--- Records provided ---
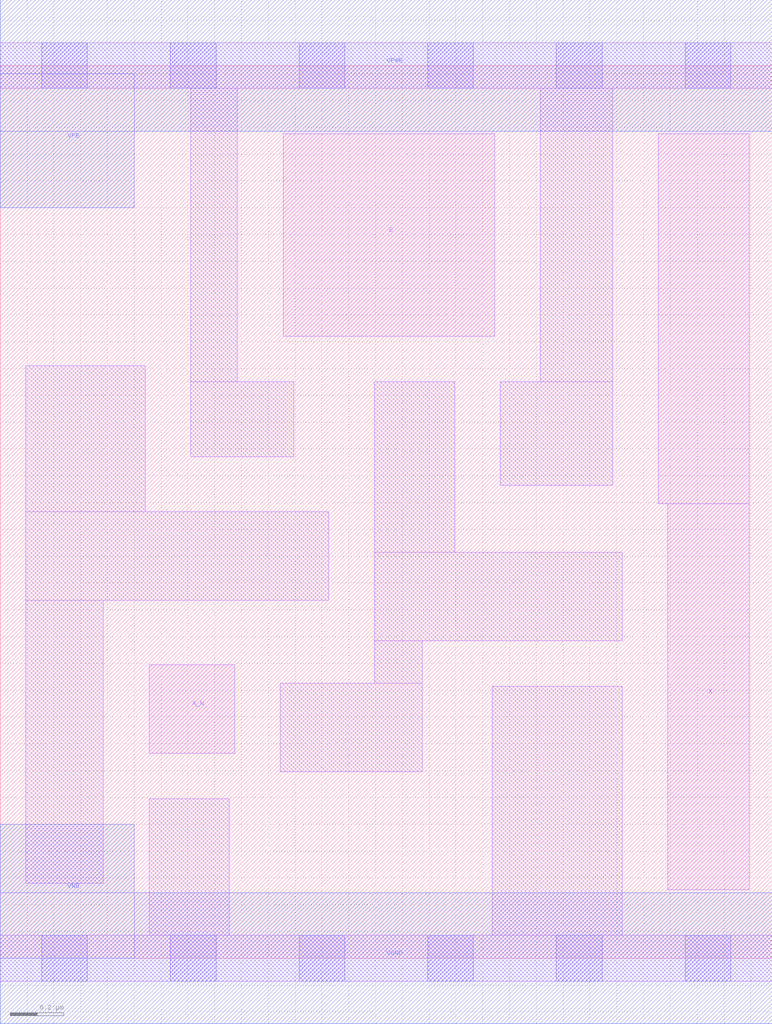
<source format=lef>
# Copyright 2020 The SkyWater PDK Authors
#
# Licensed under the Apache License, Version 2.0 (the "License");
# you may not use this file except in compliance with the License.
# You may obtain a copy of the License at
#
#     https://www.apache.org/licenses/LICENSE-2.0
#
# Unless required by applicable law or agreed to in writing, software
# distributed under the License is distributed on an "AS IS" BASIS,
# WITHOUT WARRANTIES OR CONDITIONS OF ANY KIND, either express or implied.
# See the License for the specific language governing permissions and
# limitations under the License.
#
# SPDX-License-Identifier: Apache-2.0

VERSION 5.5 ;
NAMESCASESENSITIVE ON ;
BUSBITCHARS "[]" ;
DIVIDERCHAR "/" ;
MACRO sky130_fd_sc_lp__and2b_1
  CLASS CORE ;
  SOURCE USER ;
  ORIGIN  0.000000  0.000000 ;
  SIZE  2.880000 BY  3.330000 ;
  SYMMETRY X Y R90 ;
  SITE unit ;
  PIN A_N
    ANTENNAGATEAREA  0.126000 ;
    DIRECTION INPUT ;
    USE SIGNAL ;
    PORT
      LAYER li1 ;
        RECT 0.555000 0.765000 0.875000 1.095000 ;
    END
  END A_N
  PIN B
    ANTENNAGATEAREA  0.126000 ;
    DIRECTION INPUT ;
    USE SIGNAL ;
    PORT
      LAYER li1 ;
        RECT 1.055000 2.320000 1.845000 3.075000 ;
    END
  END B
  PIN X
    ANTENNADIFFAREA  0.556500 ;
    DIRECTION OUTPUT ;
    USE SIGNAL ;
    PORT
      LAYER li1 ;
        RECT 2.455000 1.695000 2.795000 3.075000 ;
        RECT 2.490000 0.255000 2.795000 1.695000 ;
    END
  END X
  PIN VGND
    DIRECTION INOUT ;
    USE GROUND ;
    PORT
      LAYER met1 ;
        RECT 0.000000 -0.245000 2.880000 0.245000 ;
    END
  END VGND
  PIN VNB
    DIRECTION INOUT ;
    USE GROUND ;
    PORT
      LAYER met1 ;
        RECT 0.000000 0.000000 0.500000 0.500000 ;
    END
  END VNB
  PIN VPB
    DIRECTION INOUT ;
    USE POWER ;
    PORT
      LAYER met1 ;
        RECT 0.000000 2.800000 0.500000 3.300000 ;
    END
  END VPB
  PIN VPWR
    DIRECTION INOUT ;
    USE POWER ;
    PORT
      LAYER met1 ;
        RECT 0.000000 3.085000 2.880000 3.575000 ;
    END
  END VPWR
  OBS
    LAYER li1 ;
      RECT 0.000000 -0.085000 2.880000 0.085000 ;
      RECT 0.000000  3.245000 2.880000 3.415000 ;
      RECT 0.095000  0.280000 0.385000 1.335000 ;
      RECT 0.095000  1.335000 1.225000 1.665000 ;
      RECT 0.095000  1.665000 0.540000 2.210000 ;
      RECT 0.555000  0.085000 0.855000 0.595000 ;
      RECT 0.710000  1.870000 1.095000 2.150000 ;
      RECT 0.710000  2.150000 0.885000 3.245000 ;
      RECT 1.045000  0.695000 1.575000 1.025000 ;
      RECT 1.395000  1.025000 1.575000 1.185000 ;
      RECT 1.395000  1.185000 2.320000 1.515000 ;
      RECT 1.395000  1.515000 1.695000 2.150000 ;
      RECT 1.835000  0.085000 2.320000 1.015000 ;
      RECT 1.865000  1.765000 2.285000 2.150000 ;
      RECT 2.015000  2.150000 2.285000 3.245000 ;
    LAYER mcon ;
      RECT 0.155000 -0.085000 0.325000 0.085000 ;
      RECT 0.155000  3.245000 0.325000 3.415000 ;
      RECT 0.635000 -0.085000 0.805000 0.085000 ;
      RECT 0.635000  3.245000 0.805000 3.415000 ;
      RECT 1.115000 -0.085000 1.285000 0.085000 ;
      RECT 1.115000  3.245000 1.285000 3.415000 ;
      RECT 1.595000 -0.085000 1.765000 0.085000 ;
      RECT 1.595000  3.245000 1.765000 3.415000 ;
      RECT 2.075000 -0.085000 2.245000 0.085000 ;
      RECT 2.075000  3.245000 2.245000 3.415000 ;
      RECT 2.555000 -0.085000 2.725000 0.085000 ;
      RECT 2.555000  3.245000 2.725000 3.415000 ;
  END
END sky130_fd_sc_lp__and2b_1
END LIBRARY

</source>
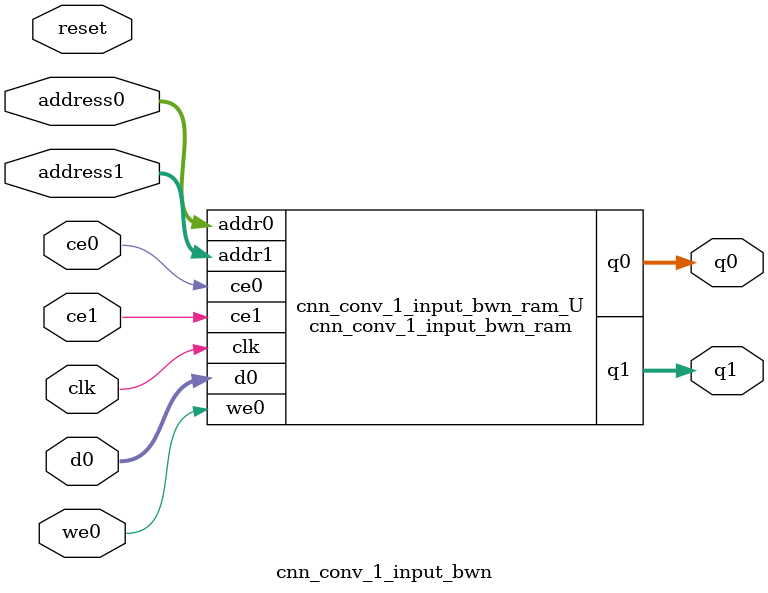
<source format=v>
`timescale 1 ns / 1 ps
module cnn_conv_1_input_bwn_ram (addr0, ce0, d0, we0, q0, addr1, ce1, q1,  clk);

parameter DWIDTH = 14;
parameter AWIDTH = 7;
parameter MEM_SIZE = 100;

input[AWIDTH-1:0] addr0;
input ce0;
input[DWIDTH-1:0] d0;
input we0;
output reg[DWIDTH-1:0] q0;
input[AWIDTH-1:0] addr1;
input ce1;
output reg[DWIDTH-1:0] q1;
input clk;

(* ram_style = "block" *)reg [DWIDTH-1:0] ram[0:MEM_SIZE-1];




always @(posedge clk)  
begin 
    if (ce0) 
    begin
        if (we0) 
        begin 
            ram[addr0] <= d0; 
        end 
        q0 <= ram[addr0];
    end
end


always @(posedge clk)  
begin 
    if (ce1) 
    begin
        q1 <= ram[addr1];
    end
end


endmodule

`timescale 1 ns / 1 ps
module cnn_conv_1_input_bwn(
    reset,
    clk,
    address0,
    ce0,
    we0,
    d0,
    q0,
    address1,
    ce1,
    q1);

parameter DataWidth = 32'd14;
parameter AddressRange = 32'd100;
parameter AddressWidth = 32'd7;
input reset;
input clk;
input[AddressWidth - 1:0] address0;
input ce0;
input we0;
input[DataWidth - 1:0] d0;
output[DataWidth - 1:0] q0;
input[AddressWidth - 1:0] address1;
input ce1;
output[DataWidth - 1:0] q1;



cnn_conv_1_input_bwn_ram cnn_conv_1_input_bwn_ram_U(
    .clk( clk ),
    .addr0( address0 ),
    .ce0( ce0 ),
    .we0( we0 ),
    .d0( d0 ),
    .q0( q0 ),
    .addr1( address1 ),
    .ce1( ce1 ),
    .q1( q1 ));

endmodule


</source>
---
▶ [Problem requirements]: Give back exactly the lines above starting at the line where "0.385000 1.335000 ;" appears and ending at the line where "1.765000 3.415000 ;" appears, both included, with no other lines.

▶ [Answer for this exercise]:
      RECT 0.095000  0.280000 0.385000 1.335000 ;
      RECT 0.095000  1.335000 1.225000 1.665000 ;
      RECT 0.095000  1.665000 0.540000 2.210000 ;
      RECT 0.555000  0.085000 0.855000 0.595000 ;
      RECT 0.710000  1.870000 1.095000 2.150000 ;
      RECT 0.710000  2.150000 0.885000 3.245000 ;
      RECT 1.045000  0.695000 1.575000 1.025000 ;
      RECT 1.395000  1.025000 1.575000 1.185000 ;
      RECT 1.395000  1.185000 2.320000 1.515000 ;
      RECT 1.395000  1.515000 1.695000 2.150000 ;
      RECT 1.835000  0.085000 2.320000 1.015000 ;
      RECT 1.865000  1.765000 2.285000 2.150000 ;
      RECT 2.015000  2.150000 2.285000 3.245000 ;
    LAYER mcon ;
      RECT 0.155000 -0.085000 0.325000 0.085000 ;
      RECT 0.155000  3.245000 0.325000 3.415000 ;
      RECT 0.635000 -0.085000 0.805000 0.085000 ;
      RECT 0.635000  3.245000 0.805000 3.415000 ;
      RECT 1.115000 -0.085000 1.285000 0.085000 ;
      RECT 1.115000  3.245000 1.285000 3.415000 ;
      RECT 1.595000 -0.085000 1.765000 0.085000 ;
      RECT 1.595000  3.245000 1.765000 3.415000 ;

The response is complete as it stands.